Azure AD (Microsoft Entra ID) Setup

1. Register App

1. Microsoft Entra admin center: Applications > App registrations > New registration.
2. Add redirect URI:
   • OIDC: https://<your-host>/auth/oidc/callback
   • SAML ACS (if using SAML): https://<your-host>/auth/saml/acs
3. Save Application (client) ID and Directory (tenant) ID.

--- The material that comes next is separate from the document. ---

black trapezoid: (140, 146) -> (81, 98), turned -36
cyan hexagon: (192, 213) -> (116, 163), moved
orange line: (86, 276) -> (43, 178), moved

2. Configure OIDC in Triage Warden

Set:

• TW_OIDC_ISSUER=https://login.microsoftonline.com/<tenant-id>/v2.0
• TW_OIDC_CLIENT_ID=<application-client-id>
• TW_OIDC_CLIENT_SECRET=<generated-client-secret>
• TW_OIDC_REDIRECT_URI=https://<your-host>/auth/oidc/callback
• TW_OIDC_SCOPES=openid,profile,email
• TW_OIDC_REQUIRE_MFA=true (recommended)

3. Claims and Group Mapping

1. In app Token configuration, add group claims.
2. Map groups to roles:
   • TW_SSO_ROLE_MAPPING=SOC-Admins=admin,SOC-Analysts=analyst,SOC-Viewers=viewer

4. Conditional Access / MFA

1. Create conditional access policy requiring MFA for the app.
2. Keep TW_OIDC_REQUIRE_MFA=true to enforce server-side claim checks.